* About this task *
Only the lines holding "down" are wanted here; copy each from the listing.

[Information supplied Boundary: Start]

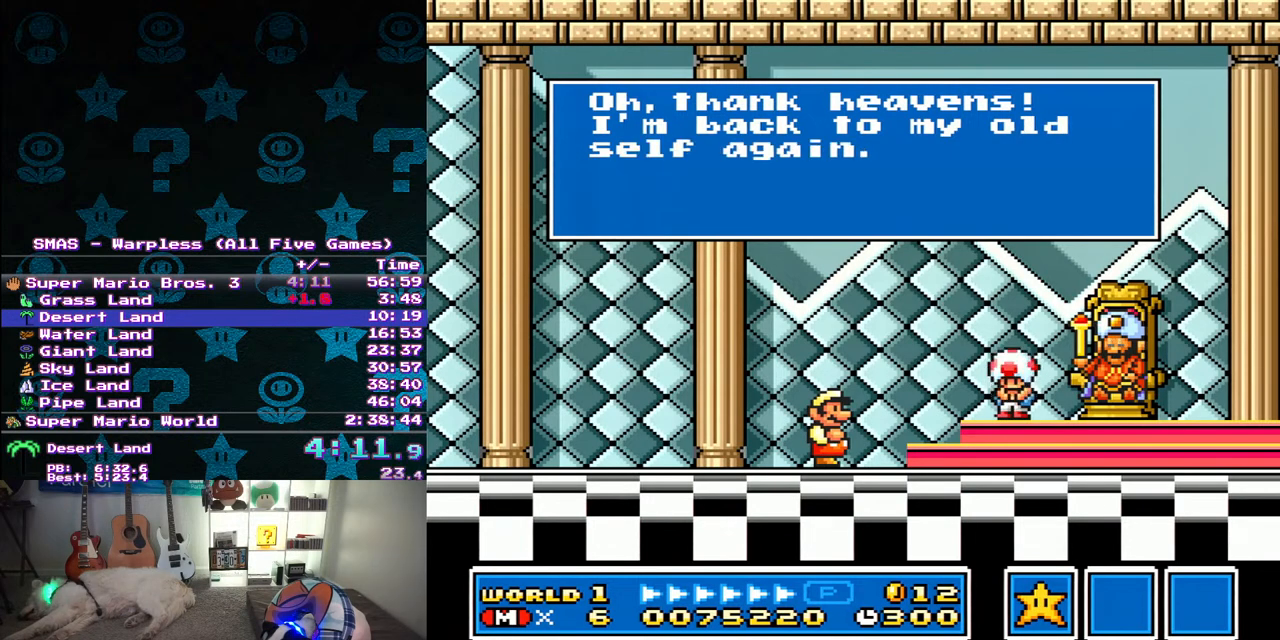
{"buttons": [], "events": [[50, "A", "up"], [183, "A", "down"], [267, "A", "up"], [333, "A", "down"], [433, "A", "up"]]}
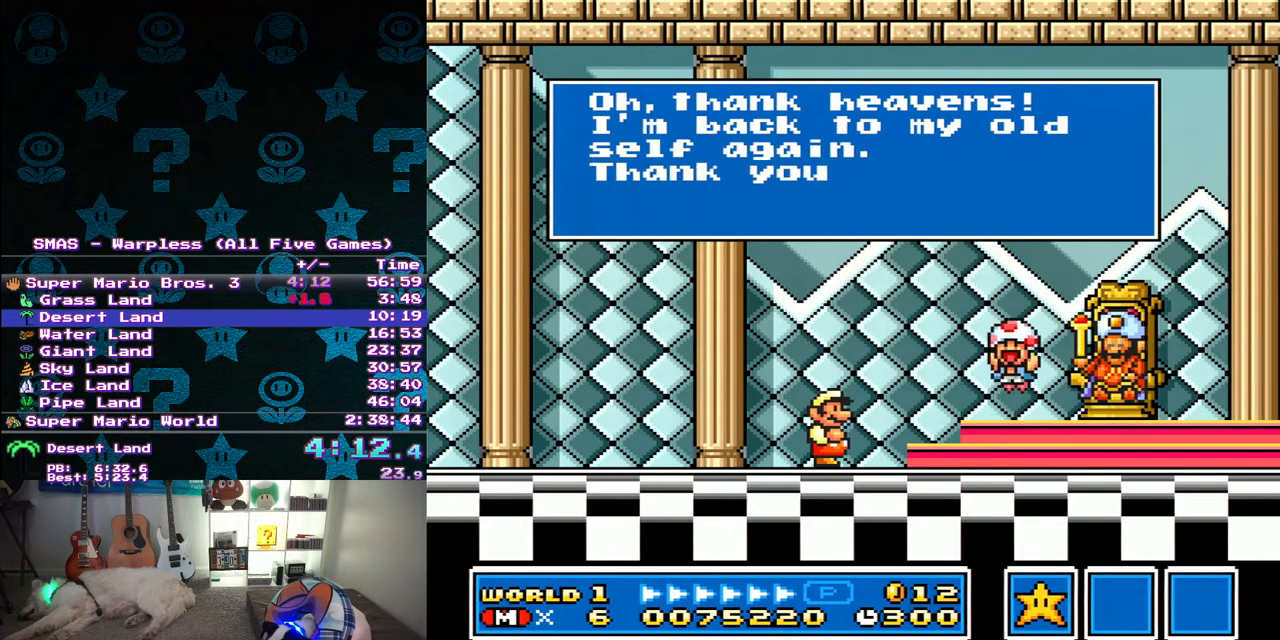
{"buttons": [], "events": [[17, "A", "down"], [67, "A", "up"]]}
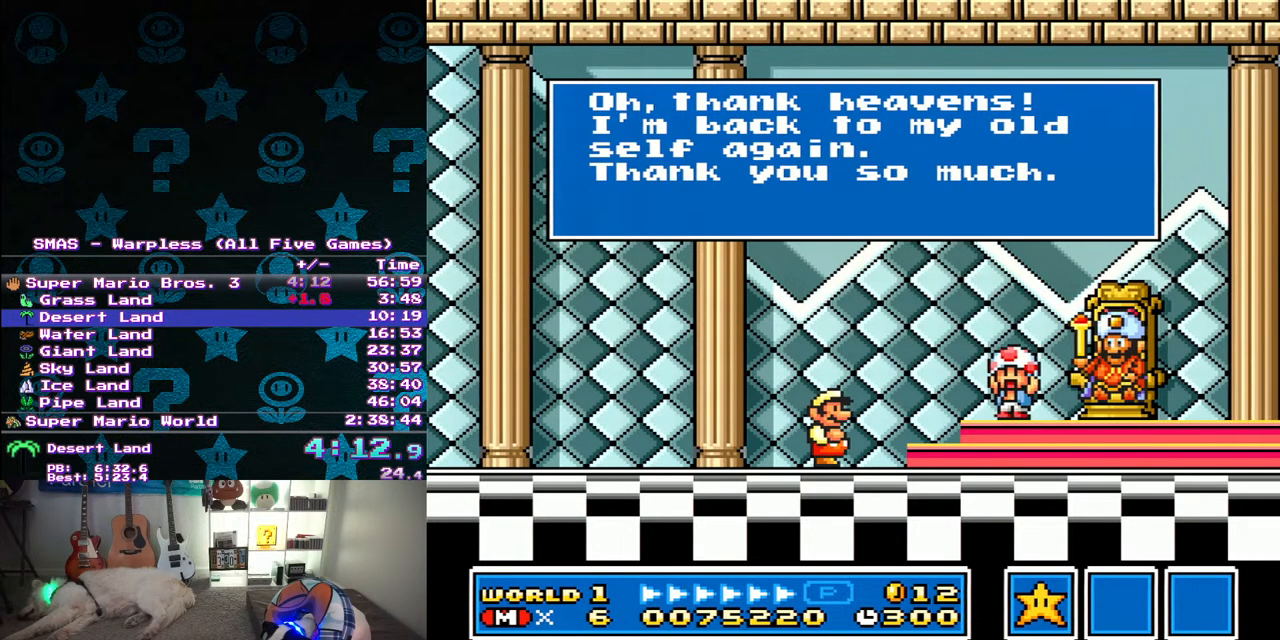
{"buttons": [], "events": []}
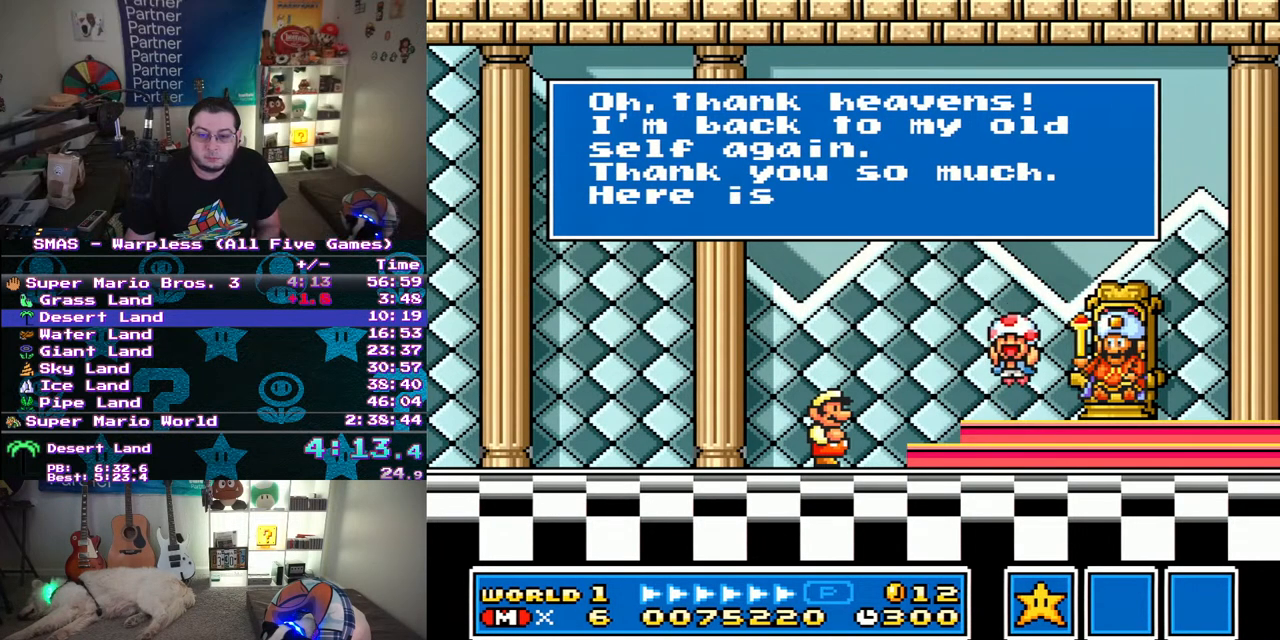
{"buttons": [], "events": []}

[Information supplied Boundary: End]

* Reply to the exercise *
{"buttons": [], "events": [[50, "A", "up"], [183, "A", "down"], [267, "A", "up"], [333, "A", "down"], [433, "A", "up"]]}
{"buttons": [], "events": [[17, "A", "down"], [67, "A", "up"]]}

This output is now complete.